Part of that might come from growing up in a town with one of the worst and most notorious serial killers of all time, the Green River Killer. I went swimming and fishing in the Green River as a kid. My dad’s cousin was the principal at a high school for troubled teens, and one of his students was one of the Green River Killer’s victims. As an adult I worked at a bank across the street from a motel where he picked up one of his victims.

It was such a relief when they finally caught him. It’s strange, growing up and living in a place where an uncaught serial killer had been for years. When they caught him, he was living in the town next to where we lived.

Anyway, Night is a heavy book. It’s short, and it’s brutal. And brutally honest. Wiesel talks about his experience as a teenager in concentration camps, losing his family, and losing his faith in God. One of the most powerful lines in the book for me is short and simple:

I was 15 years old.

It comes after describing a horrifying scene. He was being transported in a train car with a bunch of other concentration camp prisoners. I think they were in a cattle car. He and the other passengers are all starving, and one of the guards thinks it’s funny to toss some crusts of bread into the car and watch the prisoners scramble and fight over it. Wiesel witnesses one starving man kill his own son over a crust a bread. And the chapter ends with that one simple sentence:

I was 15 years old.

I get teared up just thinking about it.

Wiesel survived the holocaust and became a writer and a university professor. He and his wife run a charitable foundation. And I recently learned they were swindled out of not only their personal fortune, but also the foundation’s funds, by Bernard Madoff.

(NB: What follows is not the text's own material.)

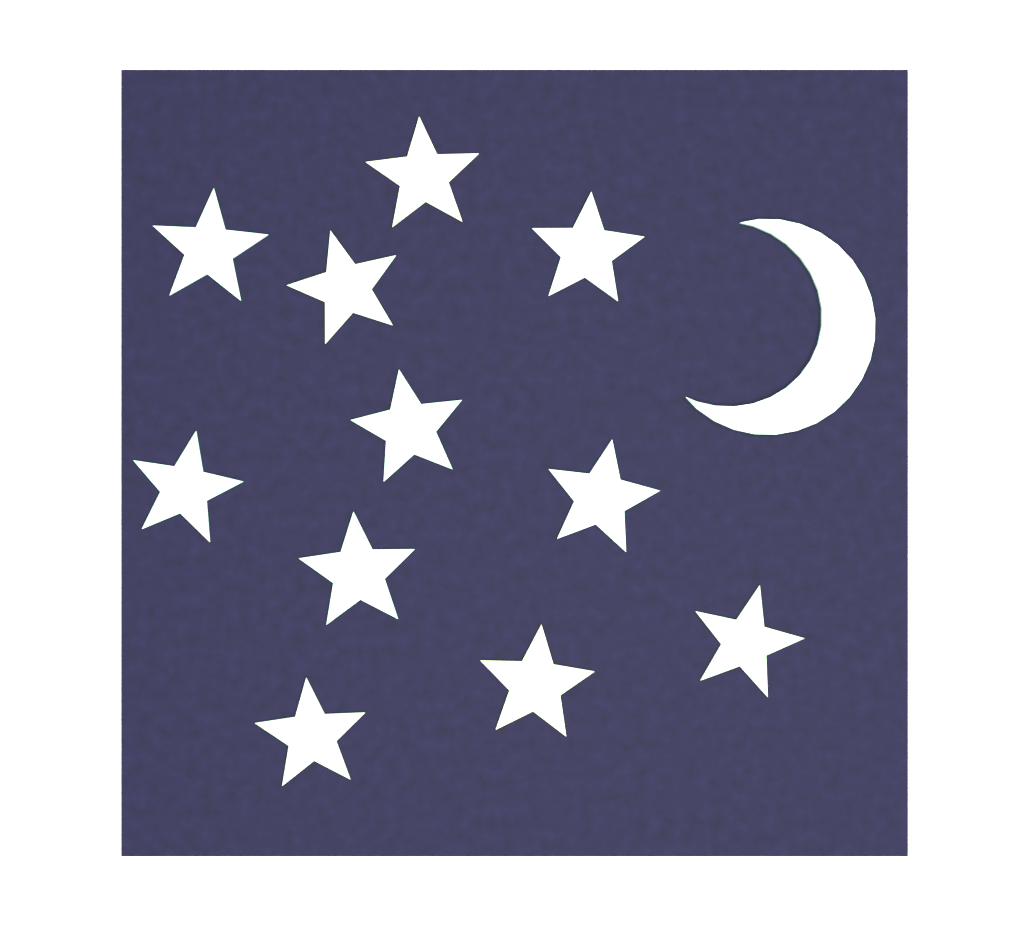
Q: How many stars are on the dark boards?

It boggles the mind. Well, the holocaust boggles the mind—or beyond-boggles it. A money swindler is unfortunately not that mind-boggling. But that he could do it to someone like Elie Wiesel. And to Wiesel’s foundation. I’m guess I’m not that concerned about Wiesel losing his personal fortune—of course he earned every penny of it, and he’s very old, but he still has an income from teaching. And he has a new novel out, which I’m going to make a point of buying just as a little personal show of support, as lame as that sounds. But to steal from his foundation that does so much to help those in need—that’s mind-boggling.

I read an interview with Elie Wiesel about Madoff, which can be read here. He talks about the outpouring of support his foundation has had from the American people:

And it’s incredible the generosity of people who want to help. It was just something about the American people. Just as in 9/11. [It] was the greatest tragedy, but it also brought out the best in the American people. I was here then. And to see people on the street, strangers, would speak to one another, would share the pain, give bottles, they stood in line to give blood…. And so, here again, the generosity, it cannot compensate, but it shows again, a human being is capable of both very great, good things, and very horrible things.

At the end of the interview, he says this:

To my students, and sometimes my leaders, I say whatever you do in life—medicine, business, engineering, architecture, journalism, whatever you do—think higher, and feel deeper.

So, my question is: Are you someone who is contributing to society in a productive way, or are you someone who is a drain? I think most people can say they are productive members of the human race, rather than a drain. But I think it’s a worthwhile question to think higher, and feel deeper, about. What are you contributing to the world?